Sunday, June 24, 2007
Center of a Storm: How CDOs Work
Center of a Storm: How CDOs Work
Mortgages are among the most widespread and simple forms of financing. How did a bunch of home loans caused the crisis that has gripped Wall Street for more than a week?
Two BSC hedge funds bet heavily in complext financial instruments known as CDO, which performed poor when home-loan borrowers defaulted in record numbers. But fund's problem quickly developed into a broader market issue. Fear grew that other investors could suffer, causing a ripple that could crimp lending and curtail the flow of borrowed money that has fueled rallies in a variety of financial markets.
What exactly are CDOs, the structures at the root of the angst. They are financial vehicles that bundle different kinds of debt -- ranging from corporate bonds, to securities underpinned by mortgages, to debt backed by money owed on credit cards -- and cut it into slices. These slices are sold to investors in the form of bonds. While the slices contain the same debt, they differ in terms of which pay the most interest and which are least at risk of losing money.
Slices that pay lesser amounts of interest are the last to get wiped out by losses if there are defaults in the debt pooled in the CDO. Slices that pay more feel pain more quickly. In other words, the CDO slice with the lowest yield is at the front of the line on payday, but at the back of the line when pink slips are handed out.
At the same time, CDOs use borrowed money to amplify returns.

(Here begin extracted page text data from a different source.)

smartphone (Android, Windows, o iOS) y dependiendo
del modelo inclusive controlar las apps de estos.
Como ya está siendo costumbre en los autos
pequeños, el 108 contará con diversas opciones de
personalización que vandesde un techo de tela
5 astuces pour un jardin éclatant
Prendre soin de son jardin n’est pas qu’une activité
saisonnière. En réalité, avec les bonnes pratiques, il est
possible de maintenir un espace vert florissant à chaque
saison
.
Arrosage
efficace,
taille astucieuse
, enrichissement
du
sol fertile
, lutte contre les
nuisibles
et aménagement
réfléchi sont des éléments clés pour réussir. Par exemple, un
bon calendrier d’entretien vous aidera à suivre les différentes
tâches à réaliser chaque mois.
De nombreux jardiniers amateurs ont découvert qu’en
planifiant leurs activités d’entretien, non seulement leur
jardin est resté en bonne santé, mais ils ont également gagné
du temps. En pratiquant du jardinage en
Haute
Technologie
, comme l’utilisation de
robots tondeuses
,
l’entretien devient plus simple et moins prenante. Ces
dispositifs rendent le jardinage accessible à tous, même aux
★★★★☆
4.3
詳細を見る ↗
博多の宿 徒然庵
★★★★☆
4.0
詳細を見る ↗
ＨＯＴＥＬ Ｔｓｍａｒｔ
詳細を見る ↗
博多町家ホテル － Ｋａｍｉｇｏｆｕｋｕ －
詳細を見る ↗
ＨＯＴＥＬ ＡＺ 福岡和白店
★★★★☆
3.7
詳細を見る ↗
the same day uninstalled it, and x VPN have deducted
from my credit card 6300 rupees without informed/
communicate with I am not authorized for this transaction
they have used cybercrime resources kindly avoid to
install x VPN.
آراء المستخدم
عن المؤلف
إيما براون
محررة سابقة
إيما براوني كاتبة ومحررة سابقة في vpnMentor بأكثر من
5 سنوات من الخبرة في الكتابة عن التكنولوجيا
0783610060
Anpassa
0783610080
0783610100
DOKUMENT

Fans argue that CDOs allow investors to buy into higher-yielding securities while taking on the same risk as they would with safe, lower-yielding securities. They also say that CDOs are another tool that allow financial markets to further spread risk so it isn't concentrated in the hands of a few players.
But some investors think CDOs are an example of financial engineering gone haywire. CDOs are "more sleight of hand" than a sound way to generate diversified returns, said Brad Alford, founder of Alpha Capital Management, an Atlanta-based investment advisory firm that caters to wealthy families. "They're a method for Wall Street to repackage securities as a way to make more money."
Indeed, Wall Street has made millions of dollars in fees in recent years by creating CDOs, selling them, servicing them and helping investors trade them. The vehicles are generally used by institutional investors, such as pension funds or hedge funds, not individual investors.
CDOs have generated debate because they are complex, and pose a risk because they are several steps removed from the actual asset, or debt, that is being packaged. Consider a mortgage. Jane Sixpack borrows $100,000 from a bank to buy a house. The bank then pools Jane's loan with thousands of other mortgages. It then issues securities backed by this pool and sells those to investors. Jane keeps making her payments to the bank, but her mortgage is now owned by investors.
An investment bank creates a CDO, which is really just a company. The CDO then buys some mortgage-backed securities, one of which holds Jane's loan. The CDO then pools these with other mortgage-backed securities and maybe some corporate bonds, slicing them up based on investor preferences for yield versus risk.
The CDO manager sells portions of the package to other investors. In some cases, other CDOs are the buyers. There are even CDOs comprised of CDOs that have invested in CDOs.
The bundling of different debts, along with the fact that the CDOs are a few steps removed from the debts they include, give rise to another risk. It's tough to get an accurate price for CDOs, which don't trade in active markets. When markets sour, the lack of available prices can make it even more difficult to value a holding, or to get out of it without taking a big haircut.
So investors often have to estimate the value of a CDO and have a lot of leeway in how they do it. That's a worry for investors in hedge funds, big buyers of CDOs. Hedge-fund managers make most of their money through performance fees. This gives them added incentive to use price estimates that work in their favor, even if they might not reflect the price at which they could actually trade the CDO.
Or it could mean that the managers themselves don't know exactly what their holdings are worth, because they are so far removed from the underlying investment. In the case of Jane's loan, that means the CDO buyer will have a tough time gauging whether she's a good risk or not. And if she defaults, it may take a while before that affects the value of the CDO, even though market conditions overall might have already changed.